Work task A: According to the text on Wood Material Science and Engineering, which university is the editor-in-chief affiliated with?
Work task B: Reproduce the text on Wood Material Science and Engineering word for word from "Wood Material Science and Engineering is" to "biology, and technology.".
━━━ Excerpt to read
Wood Material Science and Engineering
- Discipline: Wood science
- Language: English
- Edited by: Dick Sandberg

Publication details
- History: 2006–present
- Publisher: Taylor & Francis
- Frequency: Bimonthly
- Impact factor: 1.9 (2025)

Standard abbreviations
- ISO 4: Wood Mater. Sci. Eng.

Indexing
- CODEN: WMSEAM
- ISSN: 1748-0280 (print) 1748-0272 (web)
- LCCN: 2006256050

Links
- Journal homepage; Online access; Online archive;

= Wood Material Science and Engineering =

Academic journal

Wood Material Science and Engineering is a bimonthly peer-reviewed scientific journal covering all aspects of wood sciences, including wood engineering, physics, chemistry, biology, and technology.

It is published by Taylor & Francis and the editor-in-chief is Dick Sandberg (Norwegian University of Science and Technology). The journal was established in 2006.

==Abstracting and indexing==
The journal is abstracted and indexed in:

- CAB Abstracts
- Current Contents/Engineering, Computing & Technology
- EBSCO databases
- Ei Compendex
- Inspec
- ProQuest databases
- Science Citation Index Expanded
- Scopus

According to the Journal Citation Reports, the journal has a 2025 impact factor of 1.9.
━━━━━━
━━━ Data provided
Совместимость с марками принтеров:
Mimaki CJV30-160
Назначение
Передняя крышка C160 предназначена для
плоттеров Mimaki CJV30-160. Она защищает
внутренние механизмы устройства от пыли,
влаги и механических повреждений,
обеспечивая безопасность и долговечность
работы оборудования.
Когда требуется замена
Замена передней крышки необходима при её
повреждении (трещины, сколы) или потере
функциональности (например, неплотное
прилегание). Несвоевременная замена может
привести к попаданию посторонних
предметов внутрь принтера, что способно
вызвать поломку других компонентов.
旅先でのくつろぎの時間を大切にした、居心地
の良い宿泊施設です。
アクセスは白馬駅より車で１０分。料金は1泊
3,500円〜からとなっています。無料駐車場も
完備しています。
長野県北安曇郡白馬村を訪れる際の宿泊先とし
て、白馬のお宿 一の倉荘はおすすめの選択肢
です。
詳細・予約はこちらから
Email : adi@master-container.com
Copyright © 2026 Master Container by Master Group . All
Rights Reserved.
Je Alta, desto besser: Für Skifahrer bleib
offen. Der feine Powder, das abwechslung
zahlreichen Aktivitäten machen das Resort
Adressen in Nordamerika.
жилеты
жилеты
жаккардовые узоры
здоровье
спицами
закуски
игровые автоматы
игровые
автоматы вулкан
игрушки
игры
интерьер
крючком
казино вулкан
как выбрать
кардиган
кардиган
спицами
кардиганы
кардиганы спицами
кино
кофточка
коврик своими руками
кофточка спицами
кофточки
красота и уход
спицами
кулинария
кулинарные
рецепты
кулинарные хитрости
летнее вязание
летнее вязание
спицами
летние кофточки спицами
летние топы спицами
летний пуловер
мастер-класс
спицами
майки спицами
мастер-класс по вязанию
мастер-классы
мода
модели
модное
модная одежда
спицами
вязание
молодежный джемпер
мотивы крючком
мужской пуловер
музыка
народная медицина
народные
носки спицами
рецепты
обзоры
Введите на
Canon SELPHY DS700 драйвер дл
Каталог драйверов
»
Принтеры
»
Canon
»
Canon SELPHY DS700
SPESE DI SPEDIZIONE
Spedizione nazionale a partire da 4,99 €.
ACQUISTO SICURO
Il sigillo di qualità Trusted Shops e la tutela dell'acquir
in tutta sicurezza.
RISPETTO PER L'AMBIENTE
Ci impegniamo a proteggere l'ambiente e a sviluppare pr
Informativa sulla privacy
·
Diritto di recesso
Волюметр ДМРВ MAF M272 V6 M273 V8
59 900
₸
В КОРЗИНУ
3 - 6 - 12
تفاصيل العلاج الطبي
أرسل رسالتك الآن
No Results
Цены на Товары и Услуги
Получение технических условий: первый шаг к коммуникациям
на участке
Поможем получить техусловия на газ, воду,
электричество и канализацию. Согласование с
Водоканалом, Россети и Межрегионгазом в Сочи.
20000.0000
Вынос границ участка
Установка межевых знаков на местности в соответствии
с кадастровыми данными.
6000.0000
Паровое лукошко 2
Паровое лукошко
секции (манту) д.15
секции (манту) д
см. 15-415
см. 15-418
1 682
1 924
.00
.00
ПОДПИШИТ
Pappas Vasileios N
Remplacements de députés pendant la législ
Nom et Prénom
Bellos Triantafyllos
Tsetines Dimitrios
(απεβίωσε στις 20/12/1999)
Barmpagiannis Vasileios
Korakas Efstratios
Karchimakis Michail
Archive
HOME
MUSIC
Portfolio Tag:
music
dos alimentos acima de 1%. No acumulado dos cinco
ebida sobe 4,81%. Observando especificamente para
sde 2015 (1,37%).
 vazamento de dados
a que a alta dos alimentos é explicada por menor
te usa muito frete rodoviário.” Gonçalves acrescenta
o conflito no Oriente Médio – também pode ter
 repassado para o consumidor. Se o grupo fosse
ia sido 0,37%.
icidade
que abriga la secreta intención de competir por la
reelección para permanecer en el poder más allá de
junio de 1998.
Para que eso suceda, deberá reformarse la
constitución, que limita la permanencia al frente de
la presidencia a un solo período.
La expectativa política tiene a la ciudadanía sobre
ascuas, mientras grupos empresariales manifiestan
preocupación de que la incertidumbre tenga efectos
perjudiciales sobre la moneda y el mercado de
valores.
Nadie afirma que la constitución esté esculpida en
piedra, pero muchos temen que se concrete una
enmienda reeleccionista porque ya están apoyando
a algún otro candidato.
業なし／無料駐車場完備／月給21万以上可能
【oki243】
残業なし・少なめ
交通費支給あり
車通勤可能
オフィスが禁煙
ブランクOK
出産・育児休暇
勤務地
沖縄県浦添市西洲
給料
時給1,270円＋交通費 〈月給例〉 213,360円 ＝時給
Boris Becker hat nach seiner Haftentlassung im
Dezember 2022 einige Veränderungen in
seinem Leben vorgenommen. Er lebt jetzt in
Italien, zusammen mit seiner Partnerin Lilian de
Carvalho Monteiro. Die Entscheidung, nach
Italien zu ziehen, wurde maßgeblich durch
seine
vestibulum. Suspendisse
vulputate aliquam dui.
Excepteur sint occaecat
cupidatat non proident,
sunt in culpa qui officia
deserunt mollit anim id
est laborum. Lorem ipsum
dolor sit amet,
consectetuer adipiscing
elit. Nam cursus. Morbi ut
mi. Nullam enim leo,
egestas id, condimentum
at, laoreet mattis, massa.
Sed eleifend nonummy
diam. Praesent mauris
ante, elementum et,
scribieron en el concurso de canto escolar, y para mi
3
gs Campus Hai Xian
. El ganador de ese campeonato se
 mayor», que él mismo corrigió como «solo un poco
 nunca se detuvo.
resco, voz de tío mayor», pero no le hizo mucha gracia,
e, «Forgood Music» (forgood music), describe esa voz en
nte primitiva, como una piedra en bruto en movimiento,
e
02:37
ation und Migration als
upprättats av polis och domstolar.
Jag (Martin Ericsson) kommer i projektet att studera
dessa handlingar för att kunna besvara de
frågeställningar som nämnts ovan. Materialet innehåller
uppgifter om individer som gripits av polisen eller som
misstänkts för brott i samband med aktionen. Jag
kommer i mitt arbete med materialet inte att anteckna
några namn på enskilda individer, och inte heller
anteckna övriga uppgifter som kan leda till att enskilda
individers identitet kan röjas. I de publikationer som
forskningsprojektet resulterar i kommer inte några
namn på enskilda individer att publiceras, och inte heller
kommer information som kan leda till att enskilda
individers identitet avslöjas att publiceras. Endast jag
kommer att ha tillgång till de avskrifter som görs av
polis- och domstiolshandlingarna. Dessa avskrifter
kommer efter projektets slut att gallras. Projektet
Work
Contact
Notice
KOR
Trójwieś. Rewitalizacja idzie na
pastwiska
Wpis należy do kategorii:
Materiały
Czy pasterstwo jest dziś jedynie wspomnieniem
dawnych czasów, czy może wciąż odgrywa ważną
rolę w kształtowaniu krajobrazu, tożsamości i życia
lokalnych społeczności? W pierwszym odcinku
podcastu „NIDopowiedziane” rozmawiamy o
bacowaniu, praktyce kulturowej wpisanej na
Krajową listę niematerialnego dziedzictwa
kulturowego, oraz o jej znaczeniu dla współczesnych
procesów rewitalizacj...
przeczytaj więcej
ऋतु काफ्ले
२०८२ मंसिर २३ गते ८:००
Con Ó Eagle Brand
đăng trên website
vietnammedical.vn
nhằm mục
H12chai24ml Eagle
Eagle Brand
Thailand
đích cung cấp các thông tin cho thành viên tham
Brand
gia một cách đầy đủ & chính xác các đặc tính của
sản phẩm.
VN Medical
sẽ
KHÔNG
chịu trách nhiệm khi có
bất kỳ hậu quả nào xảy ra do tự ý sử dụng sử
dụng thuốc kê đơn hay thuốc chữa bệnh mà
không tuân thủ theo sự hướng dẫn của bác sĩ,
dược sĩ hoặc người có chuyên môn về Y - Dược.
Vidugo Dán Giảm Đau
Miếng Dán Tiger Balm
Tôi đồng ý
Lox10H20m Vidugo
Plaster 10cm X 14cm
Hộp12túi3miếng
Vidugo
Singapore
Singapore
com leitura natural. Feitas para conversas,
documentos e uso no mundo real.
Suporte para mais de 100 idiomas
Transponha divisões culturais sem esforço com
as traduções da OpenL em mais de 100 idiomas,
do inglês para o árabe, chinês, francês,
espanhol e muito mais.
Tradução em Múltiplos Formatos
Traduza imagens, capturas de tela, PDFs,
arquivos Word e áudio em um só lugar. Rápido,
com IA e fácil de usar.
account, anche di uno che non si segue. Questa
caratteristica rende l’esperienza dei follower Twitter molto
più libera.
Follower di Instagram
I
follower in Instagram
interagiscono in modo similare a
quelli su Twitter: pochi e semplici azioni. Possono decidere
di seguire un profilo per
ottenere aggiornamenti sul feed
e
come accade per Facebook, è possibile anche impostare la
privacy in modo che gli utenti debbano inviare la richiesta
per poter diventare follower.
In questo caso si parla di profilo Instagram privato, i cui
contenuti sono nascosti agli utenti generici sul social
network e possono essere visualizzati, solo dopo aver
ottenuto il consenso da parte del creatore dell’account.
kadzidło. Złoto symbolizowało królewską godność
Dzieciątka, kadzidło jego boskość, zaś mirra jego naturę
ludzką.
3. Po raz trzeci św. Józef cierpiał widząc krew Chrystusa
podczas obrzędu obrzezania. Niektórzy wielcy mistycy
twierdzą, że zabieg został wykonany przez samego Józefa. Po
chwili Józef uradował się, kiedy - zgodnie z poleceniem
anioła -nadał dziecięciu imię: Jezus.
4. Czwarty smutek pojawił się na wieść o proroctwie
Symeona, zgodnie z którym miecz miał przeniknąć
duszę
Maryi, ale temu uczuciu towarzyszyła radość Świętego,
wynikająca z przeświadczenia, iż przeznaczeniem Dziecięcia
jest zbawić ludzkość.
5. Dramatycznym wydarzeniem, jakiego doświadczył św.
━━━━━━
Exercise solution A: Norwegian University of Science and Technology

Exercise solution B:
Wood Material Science and Engineering is a bimonthly peer-reviewed scientific journal covering all aspects of wood sciences, including wood engineering, physics, chemistry, biology, and technology.